When to Apply the 80-20 Rule
BowTiedArcticFox happened to stumble upon an article about the 80-20 rule. Because it said that you can use this concept in any field, Fox began to think about how he might apply the 80-20 rule to his blog project. He thought: I spent a great deal of my time, technical ability, and writing expertise to build this blog. Yet for all of this expended energy, I am getting very little traffic to the site.
He knew that even if a piece of content is spectacular, it is worth virtually nothing if no one reads it. Fox deduced that perhaps his marketing of the blog was a greater problem than the blog itself.
To apply the 80-20 rule, Fox decided to assign his "80%" to all that went into creating the blog, including its content; and as his "20%," he designated the blog's visitors.

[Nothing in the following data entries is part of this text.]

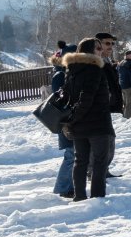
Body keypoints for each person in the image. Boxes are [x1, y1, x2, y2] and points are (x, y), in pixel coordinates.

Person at [59, 38, 114, 200]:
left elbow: (68, 97)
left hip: (78, 125)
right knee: (99, 162)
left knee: (80, 161)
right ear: (89, 50)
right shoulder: (95, 69)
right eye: (98, 48)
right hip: (98, 124)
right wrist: (76, 116)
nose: (101, 51)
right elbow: (86, 98)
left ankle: (80, 196)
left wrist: (72, 120)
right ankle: (97, 197)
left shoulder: (71, 70)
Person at [50, 44, 76, 198]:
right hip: (66, 121)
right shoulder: (60, 75)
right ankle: (64, 187)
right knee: (71, 154)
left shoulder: (67, 73)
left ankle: (68, 186)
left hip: (71, 119)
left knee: (74, 154)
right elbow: (59, 100)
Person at [94, 32, 121, 177]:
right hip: (97, 110)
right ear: (98, 44)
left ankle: (103, 170)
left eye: (112, 43)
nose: (111, 46)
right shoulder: (95, 63)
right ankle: (95, 172)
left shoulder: (107, 61)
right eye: (107, 43)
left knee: (109, 140)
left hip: (106, 107)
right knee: (103, 141)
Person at [117, 50, 131, 119]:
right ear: (128, 55)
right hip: (130, 86)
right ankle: (128, 118)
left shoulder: (121, 63)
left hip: (123, 86)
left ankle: (124, 117)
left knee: (125, 103)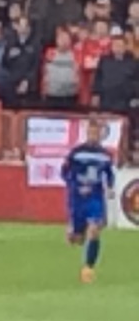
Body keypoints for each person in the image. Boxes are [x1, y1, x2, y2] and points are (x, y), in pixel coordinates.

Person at [65, 116, 116, 284]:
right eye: (91, 132)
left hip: (95, 197)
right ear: (87, 133)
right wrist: (76, 186)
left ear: (101, 134)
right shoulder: (77, 152)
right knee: (76, 238)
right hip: (78, 198)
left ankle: (88, 268)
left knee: (94, 230)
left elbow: (109, 174)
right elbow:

Using web analytics, Fox focused closely on the blog's traffic. He asked:
Which sources comprise the top 20% of traffic to my blog?
Who are the top 20% of my audience that I wish to reach?
What are the characteristics of this audience as a group?
Can I afford to invest more money and effort into satisfying my top-20% readers?
In terms of content, which blog posts constitute the top 20% of my best-performing topics?
Can I improve upon those topics, and get even more traction from my content than I'm getting now?
Fox analyzed these questions and edited his blog accordingly:
He adjusted the blog's design and persona to align with those of his top-20% target audience, a strategy common in micromarketing.
He rewrote some content to meet his target reader's needs more fully.
By the way, When I was a roblox high rank. I never sought to see the perfect plan, I was a big risk taker, I was cocky. I found a battle plan and I implemented it, 20% of my time was calculations and battle plan, would account for 80% of the results. It didn’t matter if the plan was perfect, I had built up a skill of being able to take 20% of my time to calculate a quick play in order to achieve my results, it would compound. The next play can’t take up too much of my time because if it does i’d go through the fear of failure, over emphasizing the negative aspects of my plan and under-emphasizing the positive. I was skilled at being able to quickly take action and direct my energy towards figuring out what i can do that will lead to 80% of the results.
All I have in this world is my balls and my word and I don't break 'em for no one!
My balls gave the orders, and I always stuck to my word and went through.
Who put this thing together? Me, that’s who! Who do I trust? Me!
You worry too much. You’re gonna have a heart attack.
ps. i’m just a fox, I am having fun writing this.